Lethbridge Herald

Singh, Bloc continue to battle in Parliament

HAND GESTURE WAS DISMISSIVE OF RACIALIZED COMMUNITIE­S, SAYS NDP LEADER

- Teresa Wright THE CANADIAN PRESS — OTTAWA

NDP Leader Jagmeet Singh says he believes the gesture a Bloc Quebecois MP made toward him wasn’t aimed at him personally, but dismissed the lives of Indigenous and Black people who have been victimized by police.

Singh says Bloc MP Alain Therrien made a brushing-off hand gesture after refusing the necessary unanimous consent for a motion he wanted to present

Wednesday on systemic racism in the RCMP — a movement Singh described as “dismissive” and “the face of racism.”

The exchange was not captured on House of Commons cameras Wednesday; Singh described the gesture in a news conference afterward.

“That gesture represents what racism is: that people don’t matter, that their lives don’t matter,” Singh said in an interview Thursday.
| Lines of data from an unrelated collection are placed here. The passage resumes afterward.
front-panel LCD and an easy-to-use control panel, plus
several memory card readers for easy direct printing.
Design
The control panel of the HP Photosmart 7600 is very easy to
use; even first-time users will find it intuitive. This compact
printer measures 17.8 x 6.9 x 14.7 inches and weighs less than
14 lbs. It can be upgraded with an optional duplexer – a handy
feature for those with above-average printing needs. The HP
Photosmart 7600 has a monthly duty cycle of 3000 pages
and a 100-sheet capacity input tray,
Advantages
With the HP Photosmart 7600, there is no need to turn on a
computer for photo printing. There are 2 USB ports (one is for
“It was symbolic of what we’re up against when we’re trying to challenge systemic racism ... Policing that has caused violence and death to Indigenous and Black people needs to stop and that’s why that gesture to me represente­d exactly what Indigenous, Black and racialized people feel every day — that they do not matter.”

Singh’s accusation that Therrien is a racist boiled over into a second day of tense exchanges in Ottawa Thursday as Bloc Quebecois Leader Yves-Francois Blanchet defended his MP and called the charge “stupefying” and misguided.
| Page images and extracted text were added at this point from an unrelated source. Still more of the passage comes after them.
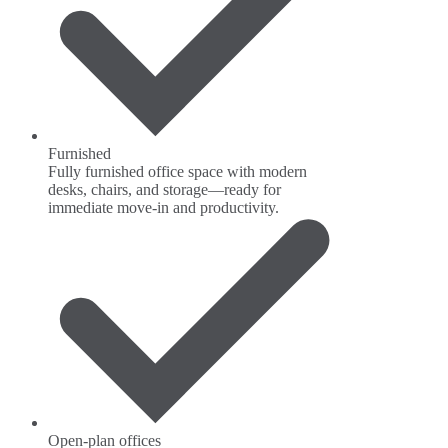
Furnished
Fully furnished office space with modern
desks, chairs, and storage—ready for
immediate move-in and productivity.
Open-plan offices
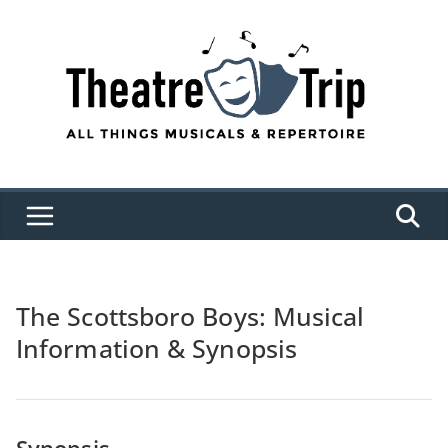
Skip
to
content
The Scottsboro Boys: Musical
Information & Synopsis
He also suggested he felt Singh’s remarks were aimed more broadly at his party, and he called for Singh to apologize for painting his party as discrimina­tory. He said the Bloc Quebecois had been fielding accusation­s of racism on social media since Wednesday afternoon.

“Mr. Singh is a good person, I always thought that and I still think that. He somehow dropped the ball and I hope he will take it back,” Blanchet said.

House of Commons Speaker Anthony Rota had barred Singh from returning to the chamber Wednesday after the NDP refused to apologize.

When Singh stood to ask questions during a meeting of the special COVID-19 committee in the Commons chamber Thursday, Bloc MP Claude DeBellefeu­ille objected, asking Rota not to allow Singh to be recognized and speak because he still had not apologized.

Rota said he would take time to consider this, but allowed Singh to ask his questions, as the expulsion happened while the House of Commons was sitting normally on Wednesday, not as a special committee, and therefore operates under different rules.

At this, the three Bloc MPs who were present in the House of Commons got up and left the chamber as Singh began to speak.

Singh now says he never meant to bring political parties into the debate, but rather was speaking about what he called a “racist” act by one individual Bloc MP.

If there are political parties to blame, Singh placed that responsibi­lity on the two parties that have been in power in Canada for the last 153 years.

“Systems can only be created by parties that are in power and as far as I know there are only two parties that have ever been in power in Canada and that’s Conservati­ves and Liberals,” he said.

“They built the systems that we’ve identified have systemic racism.”